When you print the target correctly (all color management turned off), the
resulting target print will be “uncalibrated” and the printed color patches
will look different than these Pure “ideals”. When you measure these
uncalibrated patches in the target print, Spyder Print will then calculate a
profile that will correct for this uncalibrated state of the
printer.
If you switch display mode to “Measured”, then all of the rectangles in the Target window are filled only with the measured color. Here, this means that the entire window appears with “empty” white patches because nothing has been measured yet.
If this is your first time measuring patches in a target, you may want to take the brief tutorial on how to read the patches. The tutorial will show you the appropriate speed to read the targets if you’re using strip mode, which measures by row. The other mode you can measure in is patch, which measures by each color patch. Once you feel comfortable you can begin reading your own target.
Place the Spectro on the first patch on the next line and repeat. Once this
page is finished, click on the 2nd page and that will appear, repeat until all
pages have been read.
Once finished you can review your targets, if there is a red box around the
patch, it should be read again, this indicates some sort of an error with that
particular patch. While in the View/Measure mode you can toggle back and forth
between the split and measured mode to see the full size targets and
measurements.
Once you are satisfied with your readings, press the next button, this will process and create your profile.
Spyder Proof View
On this page you can preview what an image looks like when soft proofed vs not soft proofed. Select your rendering intent, either: Saturations, Perceptual, Relative Colorimetric, or Absolute Colorimetric.
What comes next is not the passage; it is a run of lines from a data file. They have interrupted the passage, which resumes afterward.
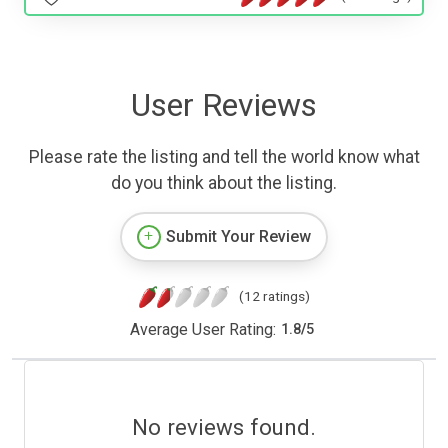
User Reviews
Please rate the listing and tell the world know what
do you think about the listing.
Submit Your Review
(12 ratings)
Average User Rating:
1.8
/
5
No reviews found.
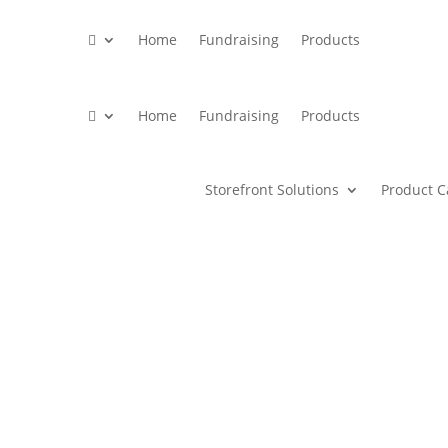

Home
Fundraising
Products

Home
Fundraising
Products
Storefront Solutions
Product C
print products and merchandise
Click on the Soft proof button below to see the difference. You can zoom into the images to see them enlarged or to zoom out.
Advanced Editing
If you wish to make changes to your profile, you can click on the Advanced editing button to bring up a series of sliders to make changes to your profile.
Save Profile
Once you are happy with your profile, enter a name for it, usually with the printer and paper type, and click save.
Process Complete
Congratulations, you have finished building your profile! You can either quit the program, start building another profile, or continue editing the one you just created.
Begin Profiling – Selecting an existing Measurement File
You can select a previously created profile to continue editing it here. You can go back in and re-read any or all of your patches and once done you can view the results in Spyder Proof as well as edit them under Advanced Editing. Once completed you can re-save this file under a new or the existing name.